Exercise objective ▸
Please format the lines below, starting at the beginning of the records and ending with the line that contains "genus: Ancyloxypha", as a JSON list of strings with one string per line and blank lines left out.

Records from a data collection
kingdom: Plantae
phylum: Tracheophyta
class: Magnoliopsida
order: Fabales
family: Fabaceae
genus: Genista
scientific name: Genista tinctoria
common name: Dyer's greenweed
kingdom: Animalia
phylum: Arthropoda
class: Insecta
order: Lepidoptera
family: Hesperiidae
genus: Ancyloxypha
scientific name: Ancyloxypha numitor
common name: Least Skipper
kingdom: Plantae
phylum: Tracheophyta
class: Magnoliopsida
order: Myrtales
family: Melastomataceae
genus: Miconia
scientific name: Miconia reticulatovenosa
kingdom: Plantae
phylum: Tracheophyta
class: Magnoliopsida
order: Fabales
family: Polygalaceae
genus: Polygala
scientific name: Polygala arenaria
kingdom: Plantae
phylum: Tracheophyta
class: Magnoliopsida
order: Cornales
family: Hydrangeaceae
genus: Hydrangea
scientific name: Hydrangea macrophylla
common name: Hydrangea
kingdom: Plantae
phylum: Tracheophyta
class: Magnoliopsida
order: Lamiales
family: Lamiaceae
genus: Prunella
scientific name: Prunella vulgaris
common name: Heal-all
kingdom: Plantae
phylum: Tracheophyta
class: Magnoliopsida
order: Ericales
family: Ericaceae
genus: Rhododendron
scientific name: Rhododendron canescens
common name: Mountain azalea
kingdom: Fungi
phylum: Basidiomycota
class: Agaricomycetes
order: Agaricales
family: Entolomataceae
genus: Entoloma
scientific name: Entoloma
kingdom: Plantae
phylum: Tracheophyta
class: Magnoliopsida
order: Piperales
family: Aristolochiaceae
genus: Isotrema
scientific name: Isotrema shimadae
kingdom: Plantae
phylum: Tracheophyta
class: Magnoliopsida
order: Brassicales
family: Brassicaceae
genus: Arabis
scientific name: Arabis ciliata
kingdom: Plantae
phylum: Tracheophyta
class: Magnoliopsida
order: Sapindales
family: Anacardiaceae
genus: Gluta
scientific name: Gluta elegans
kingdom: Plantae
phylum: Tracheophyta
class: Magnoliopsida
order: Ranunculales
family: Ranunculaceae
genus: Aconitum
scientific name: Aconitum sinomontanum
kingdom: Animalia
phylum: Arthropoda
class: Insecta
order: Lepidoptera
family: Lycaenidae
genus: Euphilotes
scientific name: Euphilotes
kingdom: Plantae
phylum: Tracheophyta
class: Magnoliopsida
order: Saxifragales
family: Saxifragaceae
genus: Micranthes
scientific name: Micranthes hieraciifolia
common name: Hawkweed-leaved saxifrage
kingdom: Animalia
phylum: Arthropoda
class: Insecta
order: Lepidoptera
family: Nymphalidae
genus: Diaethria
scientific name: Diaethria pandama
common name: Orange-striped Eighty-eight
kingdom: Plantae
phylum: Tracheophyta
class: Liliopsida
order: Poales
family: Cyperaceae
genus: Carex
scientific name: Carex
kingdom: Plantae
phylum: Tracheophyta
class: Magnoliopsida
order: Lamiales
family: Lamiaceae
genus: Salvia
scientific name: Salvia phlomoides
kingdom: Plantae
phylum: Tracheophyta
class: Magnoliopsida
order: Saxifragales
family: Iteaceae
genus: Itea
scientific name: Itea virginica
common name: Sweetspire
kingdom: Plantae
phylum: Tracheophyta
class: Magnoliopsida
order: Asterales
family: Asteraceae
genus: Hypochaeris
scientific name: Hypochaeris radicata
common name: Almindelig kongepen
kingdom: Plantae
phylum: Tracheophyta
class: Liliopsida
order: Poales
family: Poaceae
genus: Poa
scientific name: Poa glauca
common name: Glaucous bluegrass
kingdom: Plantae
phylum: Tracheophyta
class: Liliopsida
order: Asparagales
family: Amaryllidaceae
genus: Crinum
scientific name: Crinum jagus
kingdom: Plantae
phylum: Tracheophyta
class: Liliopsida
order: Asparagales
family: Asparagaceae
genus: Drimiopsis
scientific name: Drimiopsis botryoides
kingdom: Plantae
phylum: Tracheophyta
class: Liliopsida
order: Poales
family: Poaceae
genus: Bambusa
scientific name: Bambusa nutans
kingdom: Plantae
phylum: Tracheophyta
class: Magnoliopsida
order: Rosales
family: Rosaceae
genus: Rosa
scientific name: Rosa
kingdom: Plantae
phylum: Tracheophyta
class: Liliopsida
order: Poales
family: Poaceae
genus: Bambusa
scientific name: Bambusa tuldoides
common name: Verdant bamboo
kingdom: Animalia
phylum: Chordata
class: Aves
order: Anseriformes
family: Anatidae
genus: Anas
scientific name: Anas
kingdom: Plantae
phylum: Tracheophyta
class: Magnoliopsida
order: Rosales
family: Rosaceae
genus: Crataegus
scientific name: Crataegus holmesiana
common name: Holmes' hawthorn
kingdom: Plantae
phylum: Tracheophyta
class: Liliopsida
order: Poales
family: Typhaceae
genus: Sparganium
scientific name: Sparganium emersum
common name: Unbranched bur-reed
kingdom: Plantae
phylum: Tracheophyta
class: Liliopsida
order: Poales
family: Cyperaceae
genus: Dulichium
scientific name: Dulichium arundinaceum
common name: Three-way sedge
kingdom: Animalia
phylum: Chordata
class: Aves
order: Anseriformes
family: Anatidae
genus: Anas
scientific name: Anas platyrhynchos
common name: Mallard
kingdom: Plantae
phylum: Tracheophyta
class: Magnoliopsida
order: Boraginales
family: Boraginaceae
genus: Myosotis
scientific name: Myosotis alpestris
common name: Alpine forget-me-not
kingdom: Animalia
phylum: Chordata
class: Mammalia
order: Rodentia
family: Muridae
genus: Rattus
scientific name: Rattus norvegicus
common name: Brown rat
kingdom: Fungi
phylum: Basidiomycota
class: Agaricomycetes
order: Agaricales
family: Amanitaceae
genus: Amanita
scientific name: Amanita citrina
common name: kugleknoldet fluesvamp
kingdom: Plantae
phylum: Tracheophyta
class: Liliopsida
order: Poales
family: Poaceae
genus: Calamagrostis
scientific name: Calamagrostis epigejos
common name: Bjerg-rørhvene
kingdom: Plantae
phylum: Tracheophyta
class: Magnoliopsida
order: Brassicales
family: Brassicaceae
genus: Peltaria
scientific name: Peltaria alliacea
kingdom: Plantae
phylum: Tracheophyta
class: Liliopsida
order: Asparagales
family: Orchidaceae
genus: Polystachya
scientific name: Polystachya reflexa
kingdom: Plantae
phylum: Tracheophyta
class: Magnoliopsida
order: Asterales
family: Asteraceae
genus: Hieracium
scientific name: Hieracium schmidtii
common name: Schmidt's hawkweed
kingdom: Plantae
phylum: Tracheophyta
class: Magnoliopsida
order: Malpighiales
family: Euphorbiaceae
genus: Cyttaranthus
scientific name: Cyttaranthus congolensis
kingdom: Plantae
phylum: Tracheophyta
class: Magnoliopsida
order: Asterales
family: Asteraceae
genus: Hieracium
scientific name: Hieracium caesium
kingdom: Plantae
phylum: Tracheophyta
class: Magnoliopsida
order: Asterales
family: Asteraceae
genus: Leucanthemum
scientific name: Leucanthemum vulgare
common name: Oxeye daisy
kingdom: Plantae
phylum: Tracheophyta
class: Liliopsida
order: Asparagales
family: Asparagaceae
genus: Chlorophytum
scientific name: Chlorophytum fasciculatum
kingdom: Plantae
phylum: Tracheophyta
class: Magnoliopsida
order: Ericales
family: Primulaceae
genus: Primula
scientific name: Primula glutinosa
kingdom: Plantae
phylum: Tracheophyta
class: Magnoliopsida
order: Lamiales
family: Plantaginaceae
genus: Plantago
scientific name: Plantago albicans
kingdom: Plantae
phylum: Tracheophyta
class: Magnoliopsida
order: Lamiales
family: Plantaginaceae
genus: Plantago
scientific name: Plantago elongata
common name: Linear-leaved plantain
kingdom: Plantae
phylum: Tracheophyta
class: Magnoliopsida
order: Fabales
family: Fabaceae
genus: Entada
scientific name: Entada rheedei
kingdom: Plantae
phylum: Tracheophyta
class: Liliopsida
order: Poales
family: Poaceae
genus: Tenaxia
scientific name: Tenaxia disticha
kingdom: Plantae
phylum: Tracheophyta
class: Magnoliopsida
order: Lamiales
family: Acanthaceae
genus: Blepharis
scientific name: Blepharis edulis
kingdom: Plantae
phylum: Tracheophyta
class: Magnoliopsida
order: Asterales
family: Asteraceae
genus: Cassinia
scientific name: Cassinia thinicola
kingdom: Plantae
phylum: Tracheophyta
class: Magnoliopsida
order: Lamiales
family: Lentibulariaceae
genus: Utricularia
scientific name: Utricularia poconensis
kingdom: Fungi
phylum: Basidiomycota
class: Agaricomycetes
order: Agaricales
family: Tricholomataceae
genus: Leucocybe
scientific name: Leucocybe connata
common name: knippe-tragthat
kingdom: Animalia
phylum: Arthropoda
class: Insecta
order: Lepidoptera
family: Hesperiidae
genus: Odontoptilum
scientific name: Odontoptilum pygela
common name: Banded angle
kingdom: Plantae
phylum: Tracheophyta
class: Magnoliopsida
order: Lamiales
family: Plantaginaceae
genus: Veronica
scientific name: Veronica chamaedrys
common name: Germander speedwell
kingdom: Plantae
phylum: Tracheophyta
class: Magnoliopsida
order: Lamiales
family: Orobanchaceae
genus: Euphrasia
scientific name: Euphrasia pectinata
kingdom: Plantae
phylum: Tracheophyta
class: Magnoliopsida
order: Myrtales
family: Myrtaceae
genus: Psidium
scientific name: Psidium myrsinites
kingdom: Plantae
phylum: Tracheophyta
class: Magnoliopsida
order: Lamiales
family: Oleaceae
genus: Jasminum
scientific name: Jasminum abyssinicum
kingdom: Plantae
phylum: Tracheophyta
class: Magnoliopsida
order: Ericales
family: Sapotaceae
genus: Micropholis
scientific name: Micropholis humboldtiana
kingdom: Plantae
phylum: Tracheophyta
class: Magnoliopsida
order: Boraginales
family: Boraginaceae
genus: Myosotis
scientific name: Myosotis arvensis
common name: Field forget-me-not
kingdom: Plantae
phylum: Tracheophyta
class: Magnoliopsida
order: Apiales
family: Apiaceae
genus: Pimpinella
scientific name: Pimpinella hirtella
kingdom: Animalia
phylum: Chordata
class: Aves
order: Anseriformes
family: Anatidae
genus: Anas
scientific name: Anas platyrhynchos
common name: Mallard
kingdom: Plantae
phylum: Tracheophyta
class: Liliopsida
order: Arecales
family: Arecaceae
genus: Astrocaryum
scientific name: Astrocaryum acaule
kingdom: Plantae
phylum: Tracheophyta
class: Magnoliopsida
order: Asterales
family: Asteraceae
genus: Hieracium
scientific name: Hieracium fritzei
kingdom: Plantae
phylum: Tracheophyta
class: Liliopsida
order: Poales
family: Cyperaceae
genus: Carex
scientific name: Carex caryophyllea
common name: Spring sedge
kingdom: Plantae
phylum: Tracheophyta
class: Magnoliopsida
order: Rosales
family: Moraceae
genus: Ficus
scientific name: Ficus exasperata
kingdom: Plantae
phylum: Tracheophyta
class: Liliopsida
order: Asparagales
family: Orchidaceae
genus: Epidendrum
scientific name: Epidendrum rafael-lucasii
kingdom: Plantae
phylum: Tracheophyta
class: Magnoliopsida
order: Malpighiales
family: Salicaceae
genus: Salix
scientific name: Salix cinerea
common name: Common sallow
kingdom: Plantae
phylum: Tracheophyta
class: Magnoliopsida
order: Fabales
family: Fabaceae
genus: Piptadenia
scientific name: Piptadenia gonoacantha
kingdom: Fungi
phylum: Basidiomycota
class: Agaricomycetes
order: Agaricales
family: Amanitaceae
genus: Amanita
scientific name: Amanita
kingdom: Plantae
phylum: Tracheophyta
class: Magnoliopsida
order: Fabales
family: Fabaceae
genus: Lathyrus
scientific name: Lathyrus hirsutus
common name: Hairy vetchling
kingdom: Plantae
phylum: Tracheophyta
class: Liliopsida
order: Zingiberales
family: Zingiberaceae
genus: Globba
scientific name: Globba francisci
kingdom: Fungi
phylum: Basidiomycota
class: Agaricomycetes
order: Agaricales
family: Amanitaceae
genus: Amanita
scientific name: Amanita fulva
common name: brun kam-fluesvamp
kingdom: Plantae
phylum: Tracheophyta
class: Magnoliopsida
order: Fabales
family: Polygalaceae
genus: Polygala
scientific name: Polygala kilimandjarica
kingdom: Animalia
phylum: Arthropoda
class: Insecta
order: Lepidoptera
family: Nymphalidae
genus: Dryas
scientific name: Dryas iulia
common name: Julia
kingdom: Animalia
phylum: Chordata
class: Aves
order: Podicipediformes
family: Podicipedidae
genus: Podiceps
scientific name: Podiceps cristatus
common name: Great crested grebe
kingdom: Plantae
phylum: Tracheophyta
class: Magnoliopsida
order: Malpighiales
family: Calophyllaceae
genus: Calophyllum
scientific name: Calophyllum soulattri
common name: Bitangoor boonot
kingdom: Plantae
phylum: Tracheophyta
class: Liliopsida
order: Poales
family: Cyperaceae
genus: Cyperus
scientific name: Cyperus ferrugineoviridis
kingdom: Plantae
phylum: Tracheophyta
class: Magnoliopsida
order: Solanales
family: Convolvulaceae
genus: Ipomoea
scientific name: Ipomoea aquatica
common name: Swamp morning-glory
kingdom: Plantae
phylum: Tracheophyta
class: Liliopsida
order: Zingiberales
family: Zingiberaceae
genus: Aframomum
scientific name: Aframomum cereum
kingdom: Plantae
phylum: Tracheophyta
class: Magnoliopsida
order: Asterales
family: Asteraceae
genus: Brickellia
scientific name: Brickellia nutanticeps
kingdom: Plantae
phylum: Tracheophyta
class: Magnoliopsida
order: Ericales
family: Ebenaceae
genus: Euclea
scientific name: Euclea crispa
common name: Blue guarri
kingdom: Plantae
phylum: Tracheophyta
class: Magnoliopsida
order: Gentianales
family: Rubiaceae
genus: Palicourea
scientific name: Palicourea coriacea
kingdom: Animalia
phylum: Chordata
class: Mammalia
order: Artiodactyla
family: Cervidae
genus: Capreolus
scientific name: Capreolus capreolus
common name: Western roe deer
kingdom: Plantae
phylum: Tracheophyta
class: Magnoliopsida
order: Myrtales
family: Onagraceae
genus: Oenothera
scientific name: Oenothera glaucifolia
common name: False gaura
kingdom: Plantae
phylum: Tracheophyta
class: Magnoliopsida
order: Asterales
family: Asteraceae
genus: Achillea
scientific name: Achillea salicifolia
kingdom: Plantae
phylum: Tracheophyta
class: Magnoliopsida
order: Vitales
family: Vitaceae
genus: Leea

Exercise response ▸
[
  "kingdom: Plantae",
  "phylum: Tracheophyta",
  "class: Magnoliopsida",
  "order: Fabales",
  "family: Fabaceae",
  "genus: Genista",
  "scientific name: Genista tinctoria",
  "common name: Dyer's greenweed",
  "kingdom: Animalia",
  "phylum: Arthropoda",
  "class: Insecta",
  "order: Lepidoptera",
  "family: Hesperiidae",
  "genus: Ancyloxypha"
]